| How many? Quite a lot, actually, I personally can count at least 10 attempts at JIT-ing Ruby. The are 2 main reasons for that. 1. For a good decade - from ~2005 to ~2015 - Ruby was among the most often used tech stacks at startups, and any performance work on Ruby (of which two major fronts were GC and JIT compilation) were perceived as extremely impactful and attractive. 2. Ruby is actually one of the most if not the most dynamic and complex programming languages out there and thus is one of the most challenging to build a runtime for and optimize. It became a de-facto benchmark for JIT research (among the more conventional Java). Over the years many vendors invested into Ruby compilers to push their underlying VM technology. Microsoft sponsored IronRuby to improve their .NET runtime, Sun sponsored JRuby and Oracle sponsors TruffleRuby.

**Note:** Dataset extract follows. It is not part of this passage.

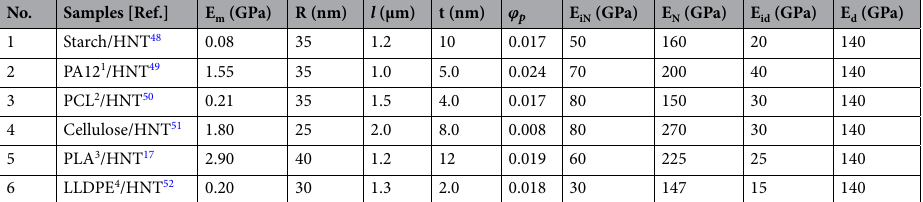
Table 1. Real examples from valid articles, and estimation of various factors by using the developed equations. 1 Polyamide 12. 2 Poly(ε-caprolactone). 3 Poly(lactic acid). 4 Linear low density polyethylene.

As for progress, the biggest roadblock to Ruby JITs adoption has always being Rails. Rails uses a lot of Ruby features and pushes the language pretty far. Thus, you can't run Rails without your Ruby implementation being very complete and very MRI-compatible (MRI is the default Ruby implementation). Plus, Rails uses Ruby in a way that is defeats virtually all best practices to produce a JIT-friendly code. Thus, there's no JIT compiler that offers any performance improvements for Rails apps - and in truth there might not be one ever. In fact, YJIT is exciting because it's the first JIT-compiler that seems to offer some speedups for at least a fey Rails benchmarks. People follow it closely, because these speedups might be a fluke, and as the compiler becomes more compliant, they may disappear (that happened in past with some JITs). Other people tackle this problem by switching away from Rails to other frameworks. AFAIK Stripe themselves don't use Rails in most of their code, so they might benefit a lot from this work even without big improvements for common Ruby benchmarks (language shootout, Techempower, Discource benchmarks). |
They're not. YJIT is really 100% compatible with regular interpreter MRI and already run a small % of production traffic at Shopify as well as fully pass the gigantic test suite of Shopify's 10+ years old monolith as well as GitHub's test suite.
This is not a fluke, that's what you get by building a JIT directly inside MRI rather than starting from scratch. It's harder and slower, but you get full compatibility from day 1.